Pain aside, just watching the girls have all the fun we used to have when we were kids was well worth the effort. They had a ball. They also [insert parental pride here] overcame some of their fears to go on rides that had terrified the Jelly three years ago. All those themed, indoor rides where the room is dark and they use flourescent paint, strobe lights, and loud noises just scared the poor child to tears on our last trip. But we were determined that she overcome her nerves and try at least one. We rode on Roger Rabbit's ToonTown Spin, and she managed to hold herself together. We did that rather early in the day so we could build her up to a roller-coaster or two.

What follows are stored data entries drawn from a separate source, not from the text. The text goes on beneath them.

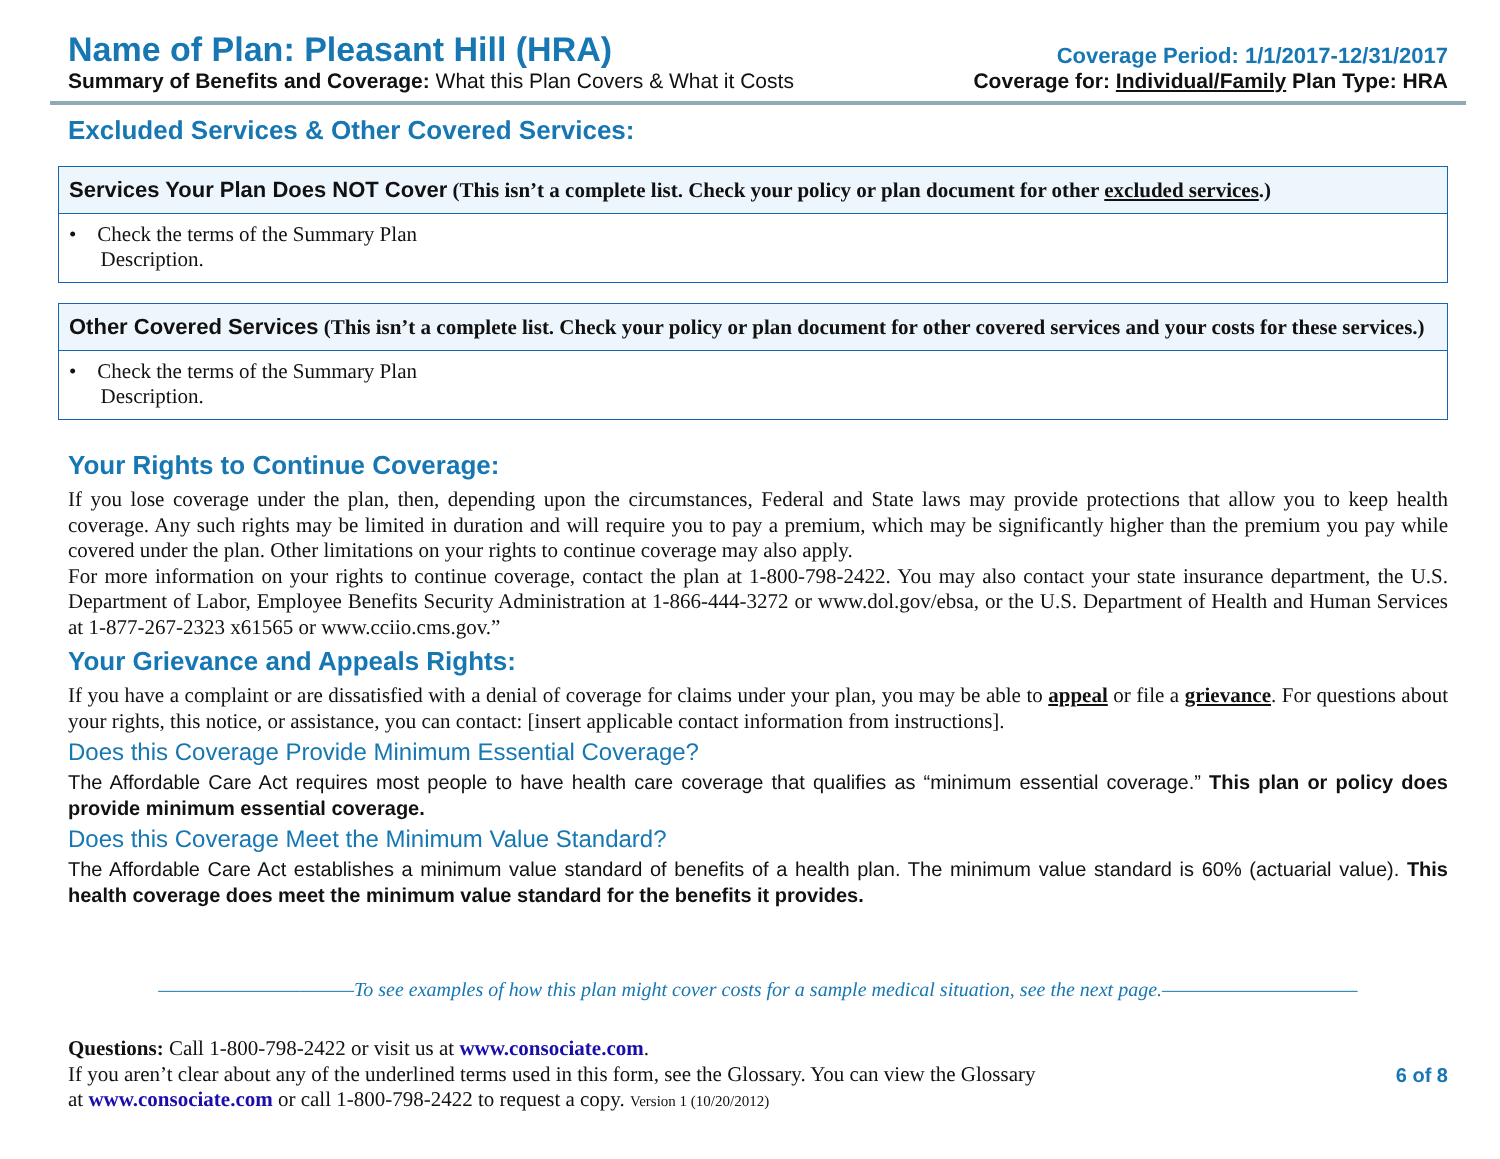Name of Plan: Pleasant Hill (HRA)
Coverage Period: 1/1/2017-12/31/2017
Summary of Benefits and Coverage: What this Plan Covers & What it Costs
Coverage for: Individual/Family Plan Type: HRA
Excluded Services & Other Covered Services:
| Services Your Plan Does NOT Cover (This isn’t a complete list. Check your policy or plan document for other excluded services .) |
| --- |
| • Check the terms of the Summary Plan Description. |
| Other Covered Services (This isn’t a complete list. Check your policy or plan document for other covered services and your costs for these services.) |
| --- |
| • Check the terms of the Summary Plan Description. |
Your Rights to Continue Coverage:
If you lose coverage under the plan, then, depending upon the circumstances, Federal and State laws may provide protections that allow you to keep health coverage. Any such rights may be limited in duration and will require you to pay a premium, which may be significantly higher than the premium you pay while covered under the plan. Other limitations on your rights to continue coverage may also apply.
For more information on your rights to continue coverage, contact the plan at 1-800-798-2422. You may also contact your state insurance department, the U.S. Department of Labor, Employee Benefits Security Administration at 1-866-444-3272 or www.dol.gov/ebsa, or the U.S. Department of Health and Human Services at 1-877-267-2323 x61565 or www.cciio.cms.gov.”
Your Grievance and Appeals Rights:
If you have a complaint or are dissatisfied with a denial of coverage for claims under your plan, you may be able to appeal or file a grievance. For questions about your rights, this notice, or assistance, you can contact: [insert applicable contact information from instructions].
Does this Coverage Provide Minimum Essential Coverage?
The Affordable Care Act requires most people to have health care coverage that qualifies as “minimum essential coverage.” This plan or policy does provide minimum essential coverage.
Does this Coverage Meet the Minimum Value Standard?
The Affordable Care Act establishes a minimum value standard of benefits of a health plan. The minimum value standard is 60% (actuarial value). This health coverage does meet the minimum value standard for the benefits it provides.
———————————To see examples of how this plan might cover costs for a sample medical situation, see the next page.———————————
Questions: Call 1-800-798-2422 or visit us at www.consociate.com.
If you aren’t clear about any of the underlined terms used in this form, see the Glossary. You can view the Glossary
at www.consociate.com or call 1-800-798-2422 to request a copy. Version 1 (10/20/2012)
6 of 8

Specifically we wanted her to experience the bobsleds and Big Thunder Railroad. At this point, however, I must interject that the Doodle was nearly fearless. Mostly because we'd already checked that she was tall enough, she wanted to ride as many rides "by herself" (meaning sitting in a chair without Daddy) as possible. On the bobsleds, however, Doodle rode with Daddy and Jelly — trooper that she was — rode by herself. And she loved it.

All of it, really. Oh, she still wasn't thrilled with Roger Rabbit. That meant we never did get to do Mr. Toad, Peter Pan, or even Snow White. But the girls loved Pirates of the Caribbean, and they even got through the Haunted Mansion. Doodle was less thrilled with the Haunted Mansion, but she got through it without any discernible trauma. They were appropriately giggly about riding on Dumbo, the Tea Cups, and the Astro Orbiter. They enjoyed the Storybook Land boat ride.

I must tell you that Doodle fell asleep in the Enchanted Tiki Room. It enchanted her right into a stupor and before the third song she was slumped at my side. This wasn't all bad, though. We let her nap on Daddy while we all took a sit-down break for about half an hour.

At the end of our very long day, the girls enjoyed some shopping. Mommy parked herself out of traffic and sent us forth to find a few items. She wanted the girls to get t-shirts (matching, of course), have them pick out a souvenir each, and the girls wanted to find a birthday present for Mommy. They were thrilled when Daddy pointed out the Disney-themed scrapbooking punches, and we got her a few of those.

Taken altogether it was a wonderful day. Time, I guess, to start saving money now so we can go again in another three or four years.